▶ _READING PASSAGE_
___

# Boxes and staples?



## Jim Norton (Jun 29, 2007)

How did they put those brass staples into race track sets of old? Your desk stapler is easy to understand. The staple goes through the paper and is bent upward upon stricking the base of the stapler.

But with a race track box, there is no part of the stapler within the box to bend the staples. 

Something I have always wondered. Anybody know how this works?

Jim Norton
Huntsville, AL


----------



## Rolls (Jan 1, 2010)

Box staplers are mysterious. Nobody really knows how they work.


----------



## Bill Hall (Jan 6, 2007)

Well duh....I thought everyone knows the box is made around the staples


----------



## cwbam (Feb 8, 2010)

http://www.uline.com/BL_2502/Manual-Carton-Staplers

cheap boxes also (3" & 4" cube)


----------



## slotking (May 27, 2008)

based on this i have to assume that the stapler has to create the bend at the very end of the process

the staple penetrates the box, and side arms bend the staple????

___

▶ _INFORMATION SHOWN_
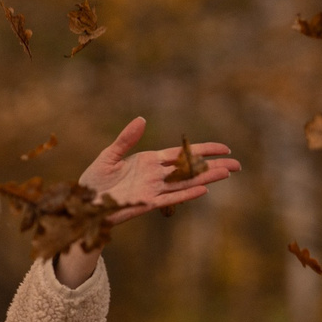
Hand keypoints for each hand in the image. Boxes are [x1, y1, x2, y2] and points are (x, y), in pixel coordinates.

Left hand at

___

▶ _PARTS OF THE EXERCISE_
**1.** List the usernames of all posters in the forum thread about box staples, in the order they appear.
**2.** Carry on the forum thread about box staples from the point at which it ends.

▶ _ACTIVITY ANSWERS_
**1.** Jim Norton, Rolls, Bill Hall, cwbam, slotking

**2.**
that's my guess


----------



## Mr.Stubbs (Mar 23, 2001)

This video shows you how the pincers work.


----------



## Jim Norton (Jun 29, 2007)

So thats how it works! Thanks.

Jim Norton
Huntsville, AL


----------



## aurora1 (Oct 6, 2008)

They forgot to show in the video when the slacker fires that pneumatic one into his hand. Bet that smarts.


----------



## beast1624 (Mar 28, 2009)

Whew...another of life's mysteries solved. Thank's Mr Stubbs.


----------



## Rawafx (Jul 20, 1999)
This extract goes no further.